Une atmosphère belliqueuse et triomphante entretenue également à travers le riffing froid, conquérant et néanmoins mélodique d’un Arnt Obsidian Grønbech fort inspiré. En effet, l’homme n’a beau ne rien révolutionner par son jeu, difficile de ne pas tomber sous le charme de ses trémolos et autres leads (et même quelques solos) qui par nature représentent l’essence même du Black Metal norvégien. De "Through Times Of War" à "Den Siste Krig" (les frissons à 3:10) en passant par "As A Shadow Cast", "I Choose To Suffer" ou "Obliterator", le guitariste impressionne et régale l’auditeur de son riffing victorieux et particulièrement intense exécuté le couteau entre les dents. Surtout qu’au-delà de ce riffing exemplaire, on lui doit également toutes les nappes de synthétiseur dispensées ici avec parcimonie et beaucoup de justesse. Des instants plus ou moins discrets selon les titres et bien souvent en filigrane ("Through Times Of War", "Den Siste Krig", "As A Shadow Cast", "I Choose To Suffer"...) qui apportent au Black Metal de Keep Of Kalessin une couleur symphonique naturellement évidente mais qui néanmoins ont le bon goût de ne jamais sombrer dans le kitsch désuet ni dans la surenchère inutile et concourent à étoffer ces atmosphères conquérantes déjà évoquées un peu plus haut. Des ambiances auxquelles participent également Magnus Hjertaas aka Ghash grâce à ce chant âpre, démoniaque et menaçant qui n’invite ni à la contemplation ni à l’apaisement mais qui insuffle par ses différentes tessitures et autres tournures possédées et malveillantes un véritable sentiment de terreur.

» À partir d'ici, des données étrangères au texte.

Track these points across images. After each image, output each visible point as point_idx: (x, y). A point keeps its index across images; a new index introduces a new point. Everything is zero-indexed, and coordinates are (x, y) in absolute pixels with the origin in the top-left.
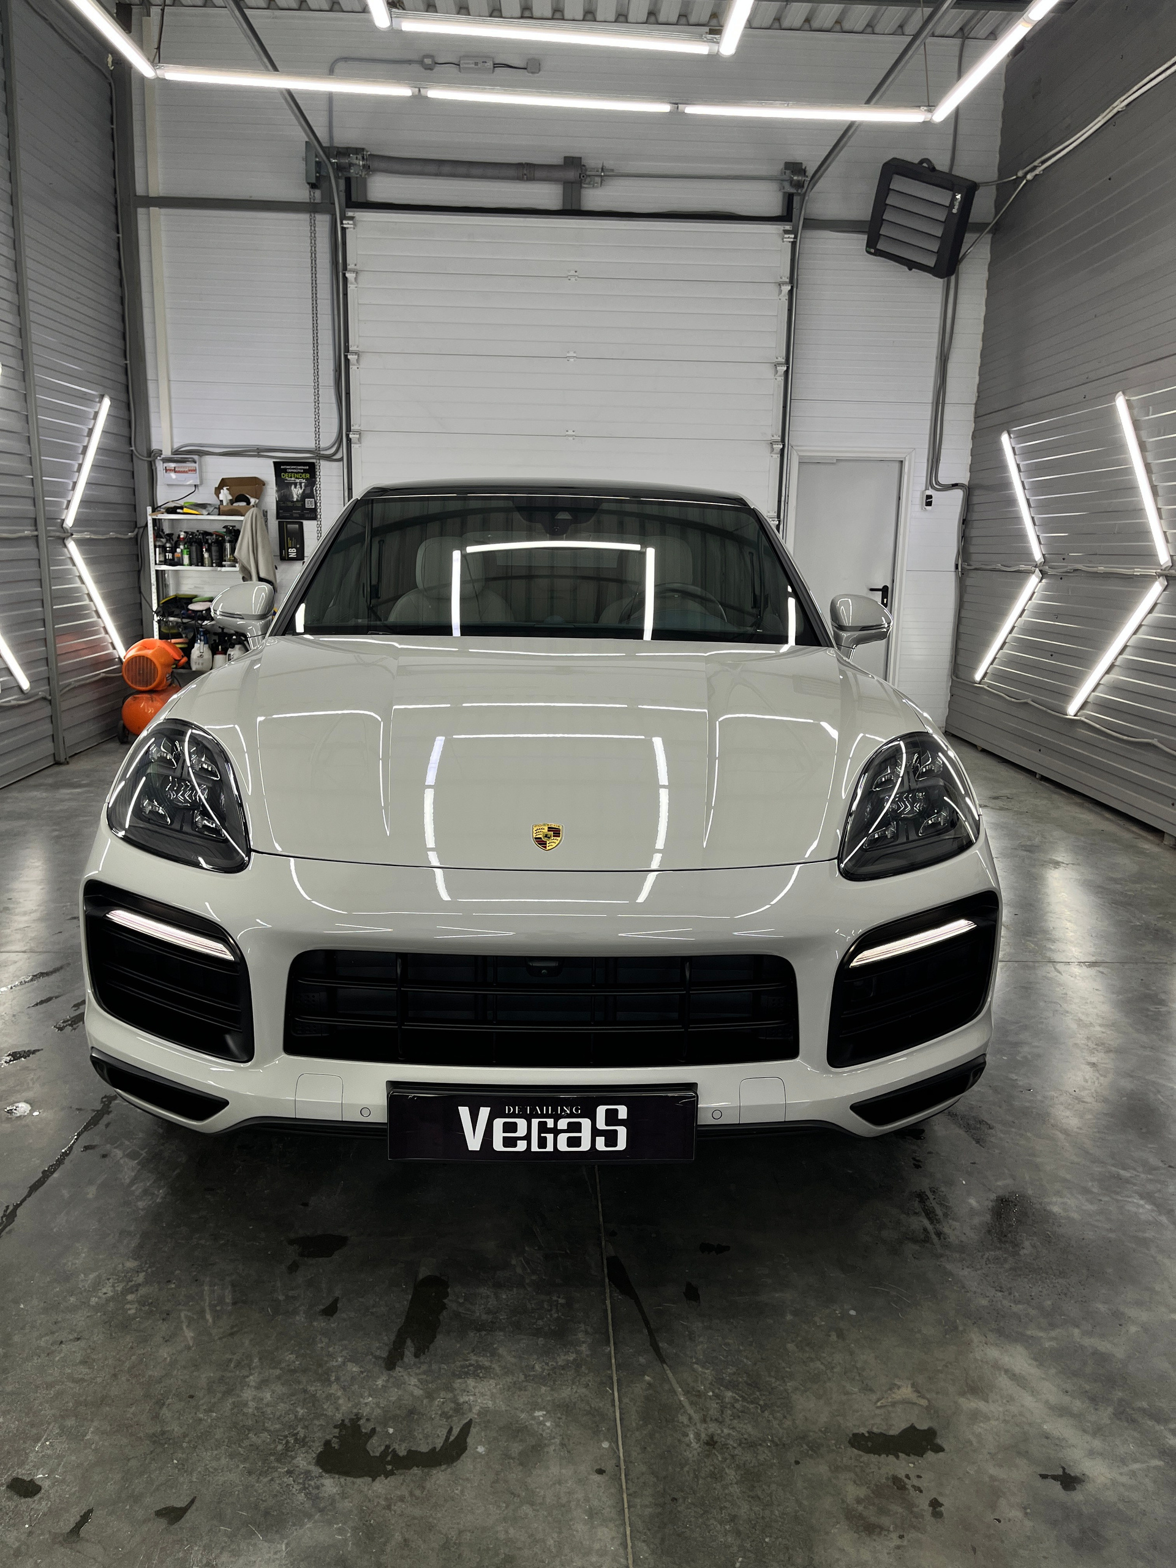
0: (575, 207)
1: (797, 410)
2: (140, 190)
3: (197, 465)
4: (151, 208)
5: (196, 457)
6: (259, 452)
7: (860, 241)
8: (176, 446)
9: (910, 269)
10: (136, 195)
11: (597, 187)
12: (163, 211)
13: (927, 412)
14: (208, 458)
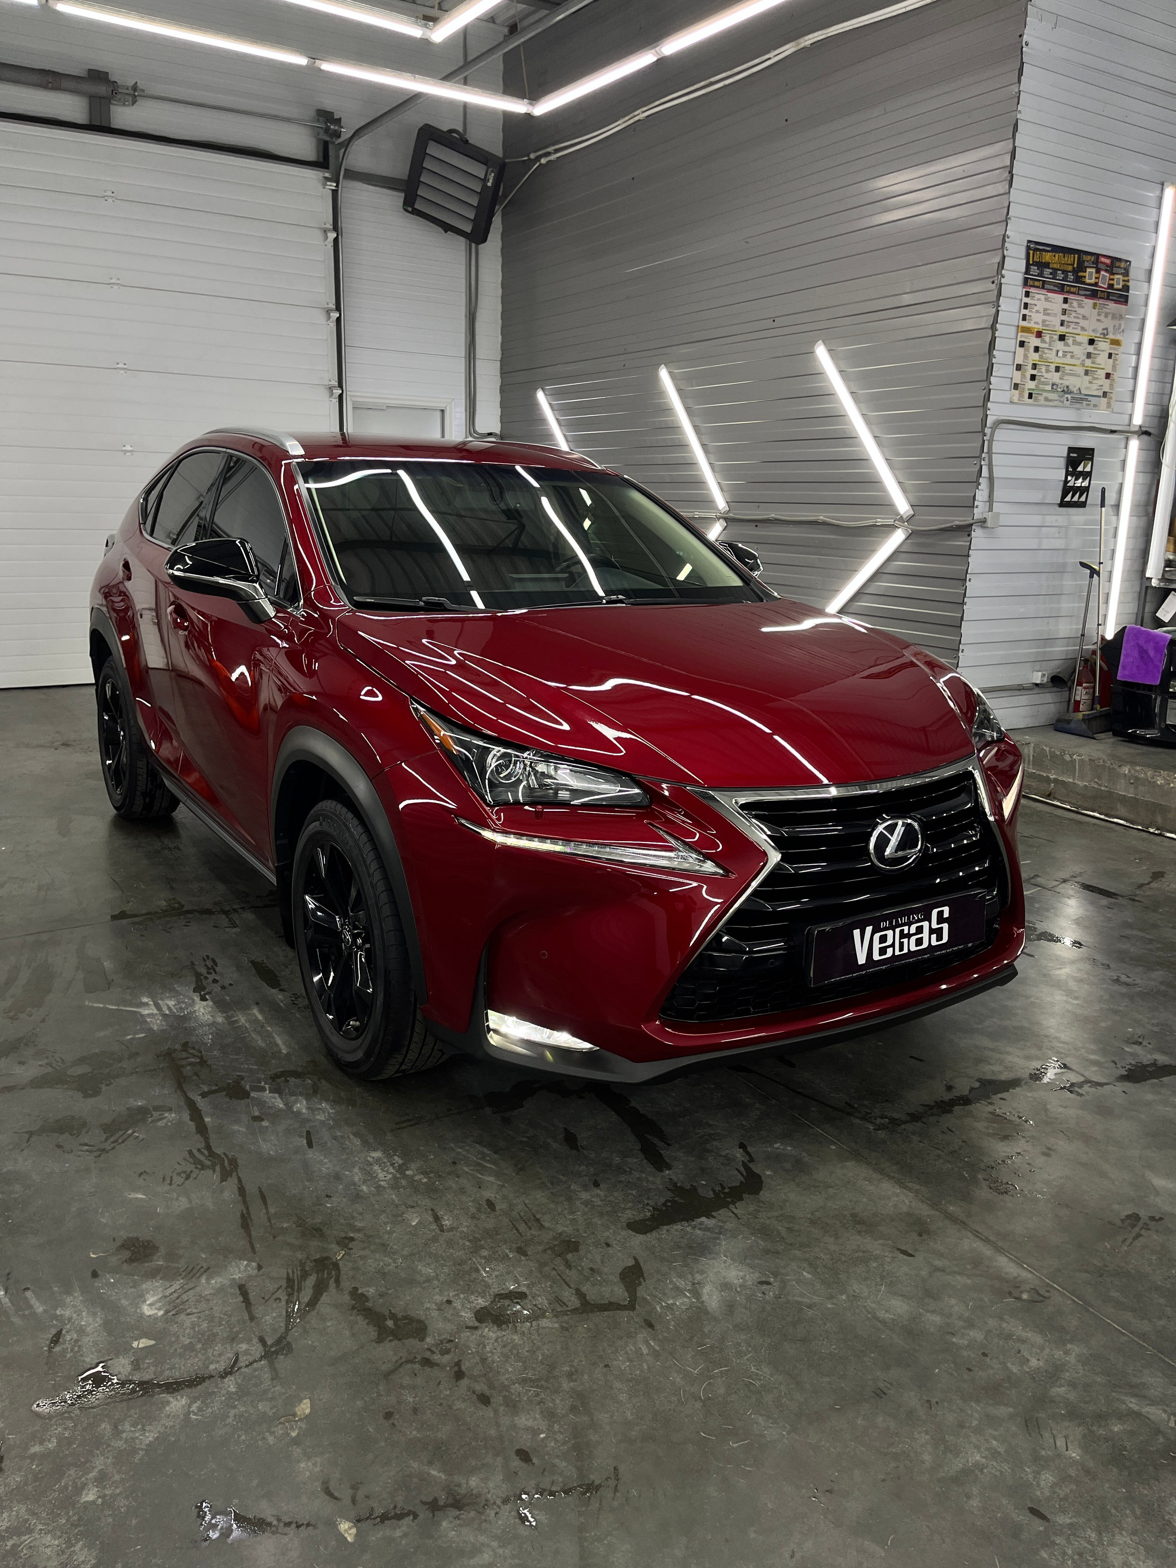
0: (104, 124)
1: (350, 356)
7: (397, 198)
9: (446, 232)
11: (128, 105)
13: (461, 366)
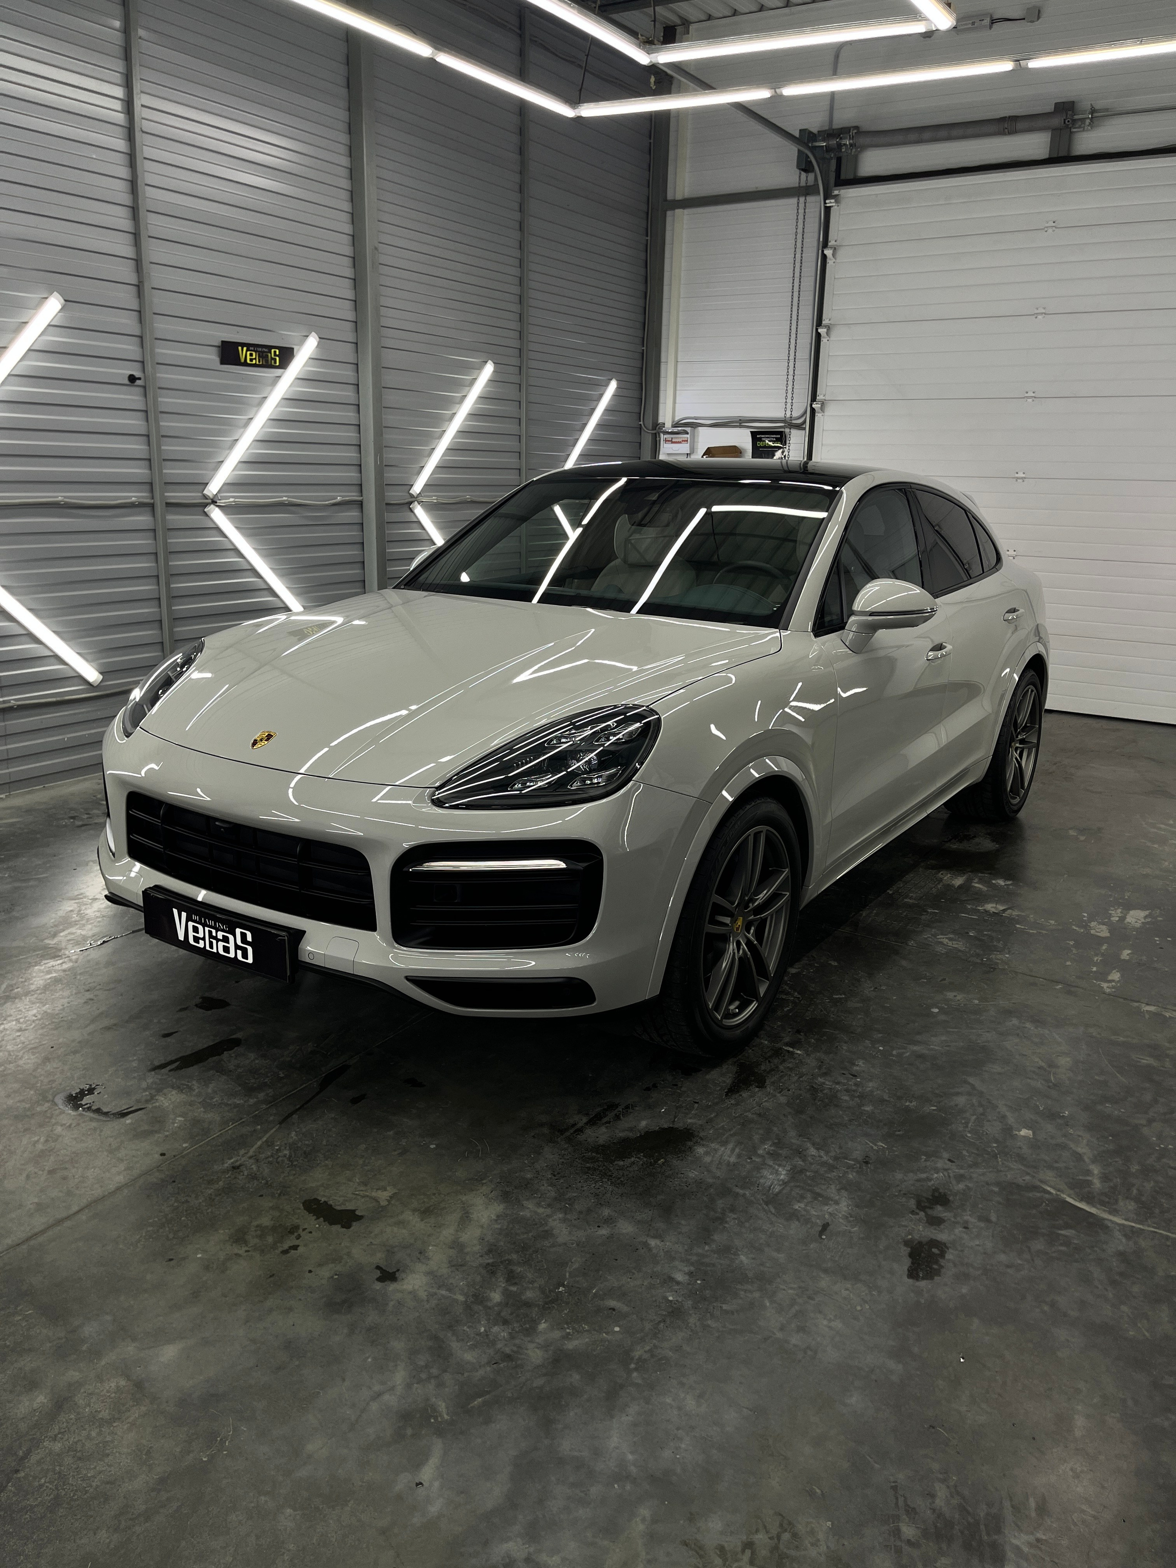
0: (1065, 154)
2: (670, 196)
3: (688, 436)
4: (677, 211)
5: (688, 429)
6: (739, 423)
8: (677, 419)
10: (666, 200)
11: (1093, 130)
12: (686, 211)
14: (701, 429)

Bien que très largement sous-estimé déjà à son époque,
Through Times Of War s’impose comme un glorieux vestige de ces années 90 particulièrement foisonnantes en matière de sorties Black Metal. Vingt-cinq ans plus tard, il reste un album extrêmement solide, malheureusement toujours aussi peu considéré et reconnu mais dont les qualités n’en demeurent pas moins évidentes. Tout y est en effet savamment dosé, de cette brutalité dominatrice et conquérante à ces moments plus en retenus apportant nuances et relief en passant par ces riffs froids et implacables, cette batterie ultra volontaire, cette voix terrifiante qui rampe en arrière-plan et ce travail mélodique particulièrement prenant. Tous ces éléments font de
Through Times Of War un album intemporel qui après un quart de siècle conserve toute la force et la pertinence de son propos et ne devrait pas manquer de séduire bien des amateurs de Black Metal norvégien à tendance symphonique. Un grand disque, assurément.